Forgive me Arnold, for I have sinned.
Source: John P. Johnson/HBO

We're not sure how or why Dolores killed Arnold (the show's not going to make it that easy for us), but it feels related to the flashbacks Dolores has near the church steeple, when she guns down a plethora of Hosts before, we presume, she shoots herself. That the incident is frequently cited on the series isn't a coincidence, and it seems Teddy was a willing accomplice in the massacre. 

But if we step back and accept that Dolores killed Arnold in the past, likely making her the first Host to kill a human, why has she continued to exist in the park? Ford and the Delos Corporation have retired a slew of Hosts for being faulty, and isn't murdering a human — the park's co-creator, no less — more than enough to warrant a Host being retired or "lobotomized"? 

Dolores' fate could be tied to the mysterious Man in Black, who seems beyond a reasonable doubt to be William in the show's present timeline. If he is so attached to her — and, as Westworld has stated on multiple occasions, he's responsible for the park staying open after an in-park accident — he could've forced Ford's hand in keeping her within the park's many narratives. 

It's become difficult to elucidate because we don't know how many timelines we are witnessing through Dolores' perspective. We see her embarking on a journey with William, embarking on that same journey by herself and speaking with Arnold (or Bernard?) about finding the center of the park's maze — all while revisiting old memories at the church steeple with the Host massacre. 

Dolores' memories are a mishmash that still offers more questions than answers ahead of Westworld's season finale next week. But when you consider the fate of Bernard at the end of "The Well-Tempered Clavier," it's quite foreboding. 

Bernard always looks like he needs a proper hug.
Source: John P. Johnson/HBO

While Bernard believes he has the upper hand on Ford, having taken control of a lobotomized Clementine to keep him under watch, Ford reveals that he and Bernard have had these same arguments before.

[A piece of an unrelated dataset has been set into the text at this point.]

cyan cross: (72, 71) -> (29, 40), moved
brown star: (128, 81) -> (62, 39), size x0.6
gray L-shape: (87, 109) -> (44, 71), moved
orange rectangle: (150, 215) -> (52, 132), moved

Every now and then, Bernard and Ford will have a confrontation about Bernard's true nature, but every time, they reconcile and get back to work on the park. 

This time it's different, but not in the way Bernard would have hoped. Ford was in control of Clementine throughout — ironically, through a backdoor code that Arnold constructed — and had a glimmering hope that Bernard would eventually give up on his quest for answers. "I've told you Bernard: Never place your trust in us," Ford says as he leaves the room, ordering Bernard to shoot himself once he steps away. "We're only human. Inevitably, we will disappoint you." 

Here's where we stand: Bernard's dead (or as dead as a Host can be); Ford gets back to work on his enigmatic new park narrative; Dolores keeps finding answers about herself; William is getting weird as shit; and Maeve is beginning her robotic uprising within the confines of Delos. It's a lot to unpack for the finale, and we hope to receive more answers before an excruciatingly long hiatus for season two.